• AIM OF THE EXERCISE
Reproduce the listing below line for line, without altering any text or number, and omit the pictures from your answer.

• SOURCE DATA

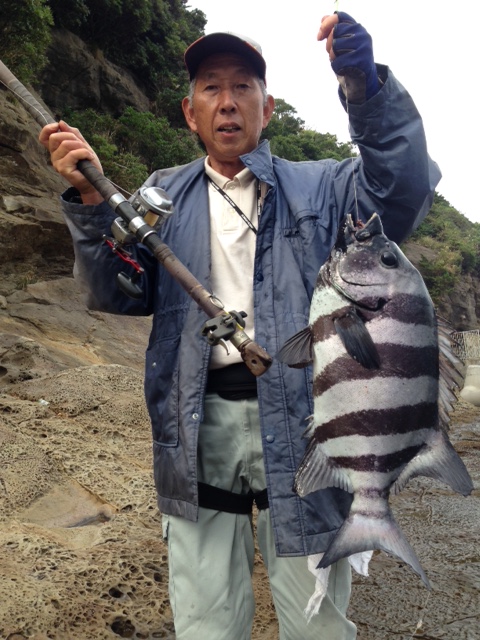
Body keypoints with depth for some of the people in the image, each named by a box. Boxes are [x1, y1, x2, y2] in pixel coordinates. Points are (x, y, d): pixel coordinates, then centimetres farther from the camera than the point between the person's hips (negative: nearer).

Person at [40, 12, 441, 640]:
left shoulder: (318, 187, 8)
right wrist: (92, 200, -12)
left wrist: (367, 90, -22)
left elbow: (403, 194, -9)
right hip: (197, 426, 2)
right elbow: (122, 294, 3)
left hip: (299, 422, -1)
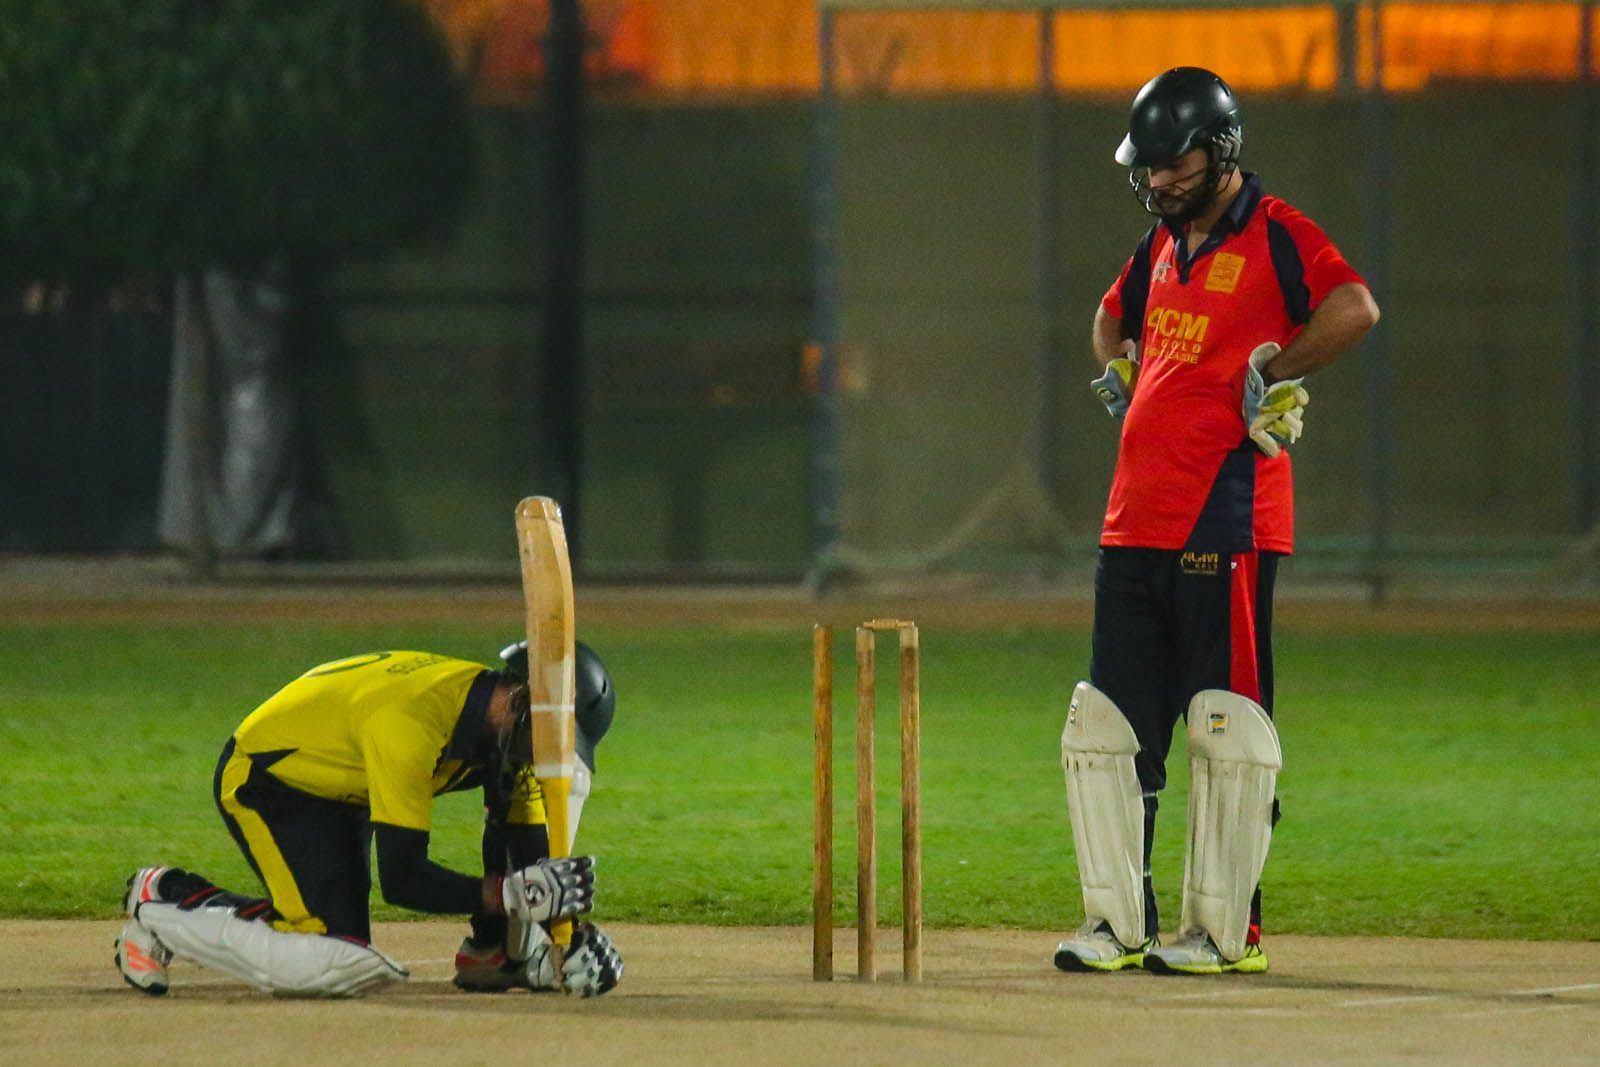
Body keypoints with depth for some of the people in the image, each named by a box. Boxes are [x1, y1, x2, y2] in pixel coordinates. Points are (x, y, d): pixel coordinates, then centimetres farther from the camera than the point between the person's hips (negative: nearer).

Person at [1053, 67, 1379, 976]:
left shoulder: (1276, 234, -7)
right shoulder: (1164, 244, 18)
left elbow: (1355, 311, -25)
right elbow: (1115, 317, 38)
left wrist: (1273, 373, -18)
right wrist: (1118, 372, 18)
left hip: (1227, 519, -9)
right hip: (1136, 522, 9)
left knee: (1227, 728, -5)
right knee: (1104, 727, 8)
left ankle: (1227, 931, -1)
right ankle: (1120, 925, 13)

• RESULT BELOW
Body keypoints with depth for some of the people in the image, each named by a box. Boxes are [x1, y1, x2, y2] in pixel coordinates. Points are (x, y, d): pixel coordinates, then centimetres farther from the camera than the point between the person's hips (negative: nearer).

Person at [40, 12, 441, 640]:
left shoulder: (318, 187, 8)
right wrist: (92, 200, -12)
left wrist: (367, 90, -22)
left elbow: (403, 194, -9)
right hip: (197, 426, 2)
right elbow: (122, 294, 3)
left hip: (299, 422, -1)
Body keypoints with depth for some of the people in the image, each named by a box. Boxes are [x1, y1, x2, y2] in pixel coordinates. Points are (x, y, d): pixel coordinates, then centimetres farther from the camera than the point between the person's hips (negative: nearer).

Person at [1053, 67, 1379, 976]:
left shoulder: (1276, 234, -7)
right shoulder: (1164, 244, 18)
left elbow: (1355, 311, -25)
right elbow: (1115, 317, 38)
left wrist: (1273, 373, -18)
right wrist: (1118, 372, 18)
left hip: (1227, 519, -9)
right hip: (1136, 522, 9)
left knee: (1227, 728, -5)
right knee: (1104, 727, 8)
left ankle: (1227, 931, -1)
right ankle: (1120, 925, 13)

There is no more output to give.